Tragic Beauty (Beauty & The Darkness #1)(5)



He looks back at me, but doesn’t say anything.

“I’ll have it back by morning, I promise.” My lungs go tight and my hands get sweaty, hoping he won’t ask questions because I won’t be able to give him answers.

He turns back to the tool chest and seems to find what he’s looking for. “Alright. Don’t see why not. I don’t drive that thing anyway. It’s got too much of that damn electronic shit for my taste. You gotta be a God damn—"

“But you can’t tell anyone,” I blurt out.

Ben turns around to face me. “You want to tell me what you’re up to?”

I shake my head.

He stands there, and I wonder if maybe he isn’t going to let it go, but then he takes his find from the tool chest and goes back to the tractor and sets to work once more.

“You going to go say hi to your friends anytime soon?” he grumbles, his head buried back in the engine. “Wretched things always hollerin’ for ya every time they hear your damn truck.”
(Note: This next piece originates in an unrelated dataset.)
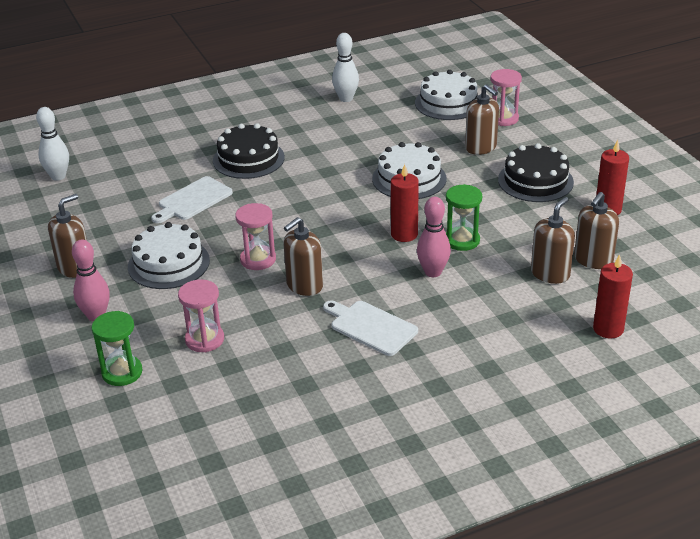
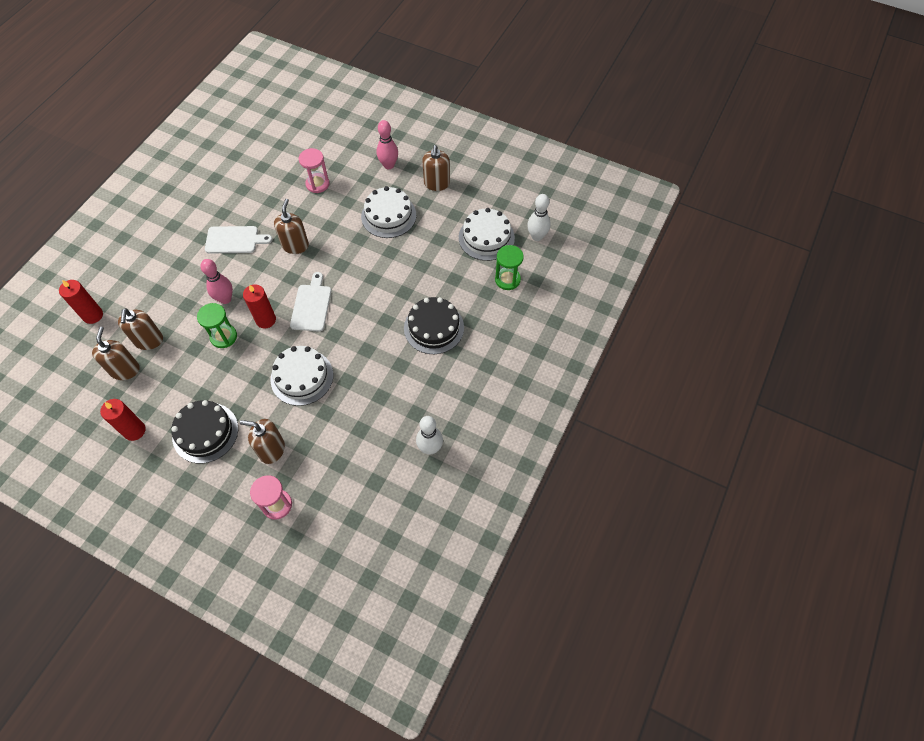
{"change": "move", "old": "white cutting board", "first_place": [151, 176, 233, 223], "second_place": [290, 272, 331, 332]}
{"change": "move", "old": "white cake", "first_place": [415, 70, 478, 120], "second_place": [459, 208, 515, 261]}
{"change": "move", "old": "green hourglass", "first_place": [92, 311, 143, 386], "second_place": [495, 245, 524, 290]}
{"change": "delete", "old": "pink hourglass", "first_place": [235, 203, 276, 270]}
I say a silent thank you, then make my way around the workshop until three plump horses come into view. My weakness, as Shayne calls them.

When I whistle, all three lift their heads from the knee-high grass. Sadie, a little bay mare, offers a soft whinny first, then Chester and Jackpot, both big stout sorrels with flashes of white.

By the time I slip through the wooden fence, they’re already making their way over. Soft, warm muzzles graze along my hands. They nudge me this way and that, then I smile when Jackpot reaches his head around and pulls a carrot from the back pocket of my jeans, a proud look in his deep brown eyes. And Chester—well, he just nudges me until I give him one. He’s sort of a goofball that way. Sadie, the only girl in the bunch, takes hers gently, with droopy eyes.

“How you guys been?” I ask, the words always coming so easy with them.

I stroke Sadie’s forelock, smiling when she leans into my hand. But then I get to thinking about what’s coming for me, and that terror takes hold, flooding me inside, and the smile fades. I bury my face into Sadie’s mane and wrap my arms around her neck. Before I know it, I’m crying.

“It’s all going to pay off,” I mutter against her coat. “It has too.”

I can’t help but sob out a chuckle when Chester and Jackpot nuzzle at my back pocket for more carrots.

Some might think it’s weird to have horses for best friends, but that’s what they are to me. I’d die before I ever let Shayne hurt them.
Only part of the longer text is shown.